While Japan has a similar land area to California, its population is almost four times as big. Most of Japan's 127,000,000 citizens live in large, dense cities such as the country's capital, Tokyo. With these activities, invite your students to explore both the modern pace and ancient traditions of this fascinating country as if they were visitors there.
Using the Reproducible
Using the Passport to Japan Reproducible, below, have students create passports for their imaginary journey to Japan. After each activity, invite children to mark their progress by cutting out and pasting onto a blank passport page the appropriate stamp for that activity. They can use the extra pages to record any questions they might have about Japanese life, which they can then research in pairs and later share with the class.
Destination #1: The Tourist Office
Encourage your travelers to plan their journey and boost their mapping skills by creating an informative display about Japan for your classroom. First, invite students to browse through any library materials you may have gathered on Japan. Then have children choose a tourist attraction or historical site that they would like to study in more detail. Ask them to write a descriptive paragraph about their chosen site, locate it on a wall-sized map of Japan, and mark it with a stickpin and a label. Arrange the paragraphs around the map and ask students to share their newfound expertise with the class.
Destination #2: The Bank
With this activity, students will learn about the kinds of math real-life travelers need to do. To begin, discuss the kinds of expenses tourists encounter, such as paying for accommodations, food, sightseeing, and travel. Then give students an imaginary daily budget of $500. Challenge them to create an itinerary for one day in Japan, taking into consideration the expenses discussed. Students can use print and online travel guides to research costs and destinations. Have students write down their itineraries and the costs of each activity in both dollars and yen. (They might want to use www.onlineconversion.com as a reference.) Then ask students to exchange itineraries and check each other's work. Bind the students' work together to create your own class travel guide to Japan.

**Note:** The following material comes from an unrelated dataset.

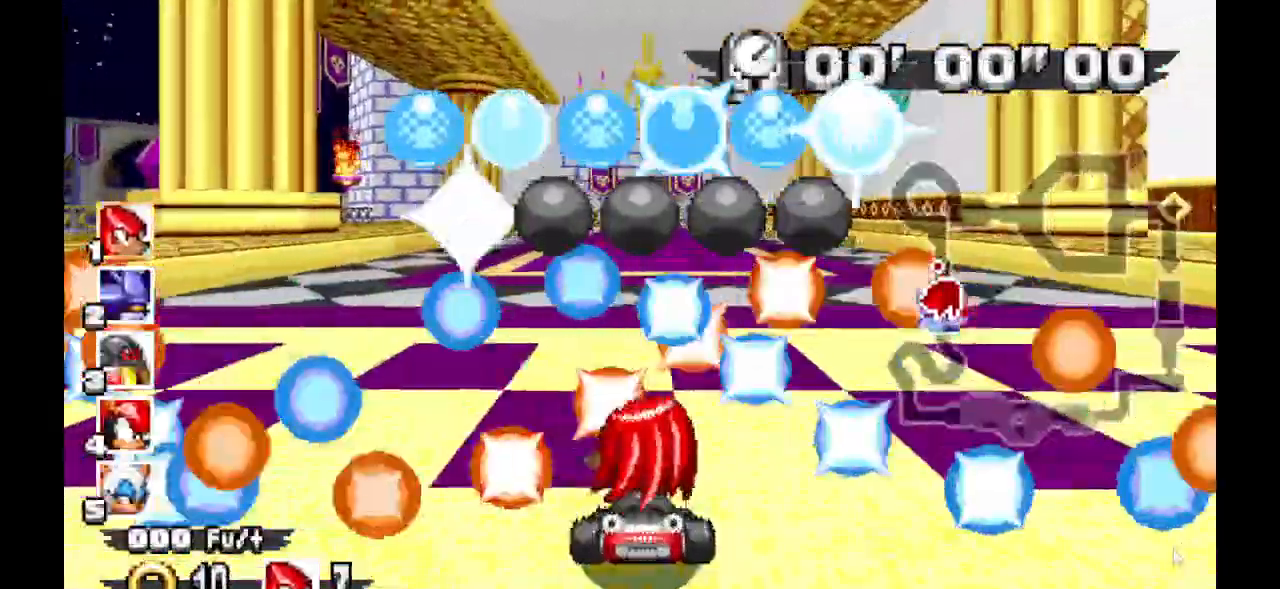
{"dt_ms": 500, "buttons": [], "events": []}
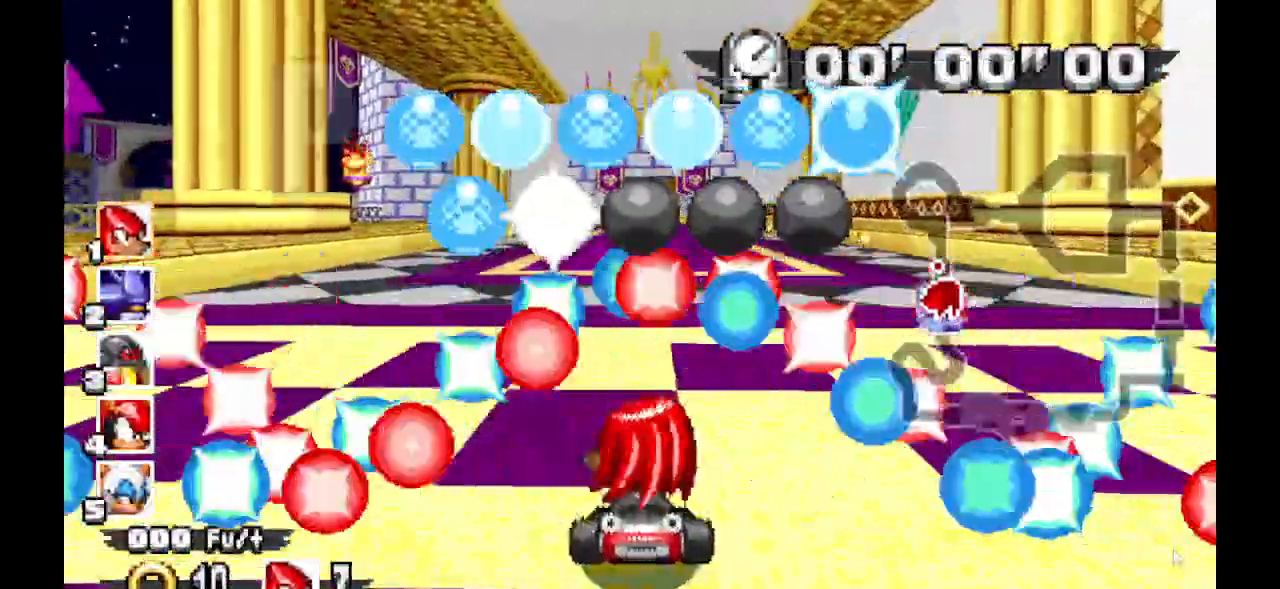
{"dt_ms": 1000, "buttons": [], "events": []}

Destination #3: The Language Academy
Explain to your class that the written Japanese language consists of many different types of script. Katakana, the script used for foreign words or to show the pronunciation of proper names, consists of symbols used to represent different syllabic sounds. Invite your students to try writing their names in katakana, using the resources at http://members.aol.com/writejapan/katakana/writutor.htm. Use your own name as an example to show how to convert an English-language name into Japanese. Students can then write their names on white construction paper. When finished, post the names on a bulletin board for all to see.
Destination #4: The School
With this comparative activity, students will learn more about their Japanese counterparts. First, invite students to “visit” a Japanese school online at http://jin.jcic.or.jp/kidsweb/school/kojimachi/top. At this home page of a Japanese middle school, students can start to identify ways in which a Japanese school differs from their own, such as the length of a typical school day. Encourage them to list these differences in a t-chart. As a class, discuss the similarities and differences that your students have thought about.
Destination #5: The Restaurant
Sushi is a delicacy that has been eaten in Japan for centuries. Introduce sushi to your class through read-alouds, such as Kaoru Ono's Sushi for Kids: A Children's Introduction to Japan's Favorite Food (Tuttle, 2003). Then divide the class into four groups. Have two groups brainstorm advantages to eating a sushi diet, such as its convenience and healthfulness, while the other groups think of disadvantages, such as its difficulty to prepare and dependence on fresh ingredients. When finished, discuss sushi as a class, encouraging the groups to defend their respective positions. To extend, try making various types of vegetarian sushi using the recipes included in the back of Ono's book.
Destination #6: The Theater
Puppets represent an ancient part of Japanese drama and make-believe. They are also good learning tools in your classroom. After sharing stories from Florence Sakade's Japanese Children's Favorite Stories (Tuttle, 2003), encourage your students to think about which character they find most interesting. Then invite them to cut out the shape or outline of the character from a large white index card. Children can decorate the cutout, paying attention to important details such as hairstyle and clothing. They should then glue their creation onto a craft stick. Use the puppets for a final performance at the end of your unit.